Il primo rigore fischiato in una finale del mondiale
1 minuto e 18 secondi, una sinfonia meravigliosa, ma tanto dura l’Olanda. Gli Oranje si sentono più forti, sanno di esserlo, lo sono. Ma è un errore da principianti pensare di poter scherzare con la Germania.
Gli olandesi iniziano a sottovalutare, quasi ad irridere, smettono inspiegabilmente di fare quello che hanno fatto nei primi 78 secondi. La Germania Ovest torna in gara, riprende fiducia e al 26° Holzenbein entra in area e viene steso da Jansen. Rigore, ancora rigore? Sì, il signor Taylor ne ha fischiato un altro. Batte Breitner, gol 1-1.
L’Olanda ha capito l’errore, torna a giocare ma ormai la Germania è rinsavita: al 43° Bonhof non viene preso sulla destra mette dentro e chi se non Gerd Muller fa una cosa che non è fisicamente spiegabile. Torsione per incrociare una palla data lunga e gol, 2-1 per i tedeschi.
Gli Oranje tramortiti ci provano anche nella ripresa ma la Germania di un ottimo Maier e di uno straordinario Beckenbauer resistono.
Finisce qui il sogno, la Germania Ovest è campione del mondo.
“Il calcio è un gioco semplice: 22 uomini rincorrono un pallone per 90 minuti, e alla fine la Germania vince” dirà 16 anni dopo Gary Lineker
Olanda ’74: la sua eredità
L’Olanda vista nel 1974 è un qualcosa di irripetibile, per distacco la squadra più forte a non aver vinto un mondiale. Questa nazionale è stata la sintesi perfetta di un modello dominante in Europa, di un pensiero che continua a fare scuola ancora oggi.
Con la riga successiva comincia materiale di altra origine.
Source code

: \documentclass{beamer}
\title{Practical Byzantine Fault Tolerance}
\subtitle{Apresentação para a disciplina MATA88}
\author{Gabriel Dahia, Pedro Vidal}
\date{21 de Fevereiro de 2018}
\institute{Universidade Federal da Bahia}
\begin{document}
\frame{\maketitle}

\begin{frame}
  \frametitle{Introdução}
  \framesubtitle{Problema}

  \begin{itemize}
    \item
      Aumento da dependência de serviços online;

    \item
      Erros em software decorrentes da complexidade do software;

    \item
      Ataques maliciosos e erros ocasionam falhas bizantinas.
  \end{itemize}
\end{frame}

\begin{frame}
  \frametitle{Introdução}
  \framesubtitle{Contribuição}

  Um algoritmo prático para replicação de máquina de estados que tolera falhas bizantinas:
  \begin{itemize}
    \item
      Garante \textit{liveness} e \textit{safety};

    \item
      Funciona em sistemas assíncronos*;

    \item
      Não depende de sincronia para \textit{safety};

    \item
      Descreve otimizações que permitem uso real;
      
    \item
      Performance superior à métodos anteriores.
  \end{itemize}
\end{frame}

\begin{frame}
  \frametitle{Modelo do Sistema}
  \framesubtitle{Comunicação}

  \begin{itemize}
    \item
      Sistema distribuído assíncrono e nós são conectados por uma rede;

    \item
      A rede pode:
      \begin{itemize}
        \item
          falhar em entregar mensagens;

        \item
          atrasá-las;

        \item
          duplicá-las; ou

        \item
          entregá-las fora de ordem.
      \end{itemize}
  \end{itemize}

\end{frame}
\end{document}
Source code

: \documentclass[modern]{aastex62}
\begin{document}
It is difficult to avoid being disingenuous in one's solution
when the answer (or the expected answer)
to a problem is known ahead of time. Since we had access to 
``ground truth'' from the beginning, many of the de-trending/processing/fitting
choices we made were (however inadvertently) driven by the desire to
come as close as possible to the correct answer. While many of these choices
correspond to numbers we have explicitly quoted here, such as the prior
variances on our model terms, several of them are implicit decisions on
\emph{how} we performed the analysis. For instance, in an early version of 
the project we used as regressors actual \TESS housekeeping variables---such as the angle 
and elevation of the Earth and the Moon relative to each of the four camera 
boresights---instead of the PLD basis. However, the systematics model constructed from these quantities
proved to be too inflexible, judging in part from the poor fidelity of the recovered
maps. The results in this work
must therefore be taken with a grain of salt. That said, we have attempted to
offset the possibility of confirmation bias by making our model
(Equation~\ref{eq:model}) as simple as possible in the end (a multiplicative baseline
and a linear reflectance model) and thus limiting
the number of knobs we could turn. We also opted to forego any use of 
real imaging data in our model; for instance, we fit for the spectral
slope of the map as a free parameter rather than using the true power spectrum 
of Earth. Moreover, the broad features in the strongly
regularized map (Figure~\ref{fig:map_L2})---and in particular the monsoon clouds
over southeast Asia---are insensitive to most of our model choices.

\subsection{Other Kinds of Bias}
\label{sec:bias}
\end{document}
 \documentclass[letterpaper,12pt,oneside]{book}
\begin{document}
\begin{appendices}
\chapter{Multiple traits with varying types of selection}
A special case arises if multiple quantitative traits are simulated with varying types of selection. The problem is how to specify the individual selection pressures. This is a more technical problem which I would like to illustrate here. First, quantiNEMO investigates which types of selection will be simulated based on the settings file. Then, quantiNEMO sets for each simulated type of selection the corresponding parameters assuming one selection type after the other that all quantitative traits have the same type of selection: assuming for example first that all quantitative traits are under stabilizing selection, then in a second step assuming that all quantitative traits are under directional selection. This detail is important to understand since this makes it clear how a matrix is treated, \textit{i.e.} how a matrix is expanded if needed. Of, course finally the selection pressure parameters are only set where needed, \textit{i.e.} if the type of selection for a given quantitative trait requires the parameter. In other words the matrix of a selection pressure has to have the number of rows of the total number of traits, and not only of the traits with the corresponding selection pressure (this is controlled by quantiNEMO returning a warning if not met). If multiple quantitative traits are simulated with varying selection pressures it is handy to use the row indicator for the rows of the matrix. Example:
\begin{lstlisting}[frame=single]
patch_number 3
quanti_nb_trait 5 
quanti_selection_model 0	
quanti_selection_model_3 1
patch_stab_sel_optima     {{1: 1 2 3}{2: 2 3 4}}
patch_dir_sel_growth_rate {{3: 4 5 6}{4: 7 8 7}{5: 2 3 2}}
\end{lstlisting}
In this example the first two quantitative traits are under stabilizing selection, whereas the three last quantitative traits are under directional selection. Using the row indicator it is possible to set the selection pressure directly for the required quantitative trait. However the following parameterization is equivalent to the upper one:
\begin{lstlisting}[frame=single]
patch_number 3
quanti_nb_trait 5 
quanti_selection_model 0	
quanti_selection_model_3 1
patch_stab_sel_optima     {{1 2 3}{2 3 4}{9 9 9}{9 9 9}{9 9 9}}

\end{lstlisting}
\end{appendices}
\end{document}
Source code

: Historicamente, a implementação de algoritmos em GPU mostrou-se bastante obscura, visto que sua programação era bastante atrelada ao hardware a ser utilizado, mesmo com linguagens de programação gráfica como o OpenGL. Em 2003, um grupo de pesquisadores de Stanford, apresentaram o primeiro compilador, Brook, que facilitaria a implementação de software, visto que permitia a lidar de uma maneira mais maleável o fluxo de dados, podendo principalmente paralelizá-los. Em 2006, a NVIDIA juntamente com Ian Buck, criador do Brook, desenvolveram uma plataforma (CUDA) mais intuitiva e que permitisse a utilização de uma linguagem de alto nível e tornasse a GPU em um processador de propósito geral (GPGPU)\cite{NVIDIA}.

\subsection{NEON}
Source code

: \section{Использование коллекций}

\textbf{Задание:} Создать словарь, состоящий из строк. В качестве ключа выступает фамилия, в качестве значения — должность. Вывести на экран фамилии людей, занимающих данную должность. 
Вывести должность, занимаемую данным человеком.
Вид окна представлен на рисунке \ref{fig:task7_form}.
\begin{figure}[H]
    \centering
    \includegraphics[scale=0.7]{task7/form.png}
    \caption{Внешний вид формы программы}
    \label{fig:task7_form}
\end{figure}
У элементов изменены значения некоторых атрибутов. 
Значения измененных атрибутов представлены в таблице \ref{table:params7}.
Dal terzino che taglia dentro al campo, ai portieri con piedi da centrocampista fino al falso nueve, tutto è una diretta conseguenza di ciò. Il calcio, come tutto nella vita, si evolve ma Rinus Michels e il suo figlio prediletto John Cruyff ci sono arrivati con cinquanta anni di anticipo.
Il tutto resterà agli occhi dei più disattenti come una meravigliosa sinfonia interrotta sul più bello, come un grande quadro non completo. Invece i dettami e i principi del totaalvoetbal restano immortali, anche senza quel successo che avrebbe forse paradossalmente appagato la sete di conoscenza e la voglia di aggiornare e rivoluzionare questo sport.
Da Michels a Cruyff, da Cruyff a Guardiola, da Guardiola a… Xavi, Iniesta, Busquets, Messi? Chissà, il tempo ci darà le risposte.
Nel frattempo, quanto fatto dall’Olanda nel 1974 resta un qualcosa di sopraffino e da fan di questo sport è difficile non rimanerne folgorati.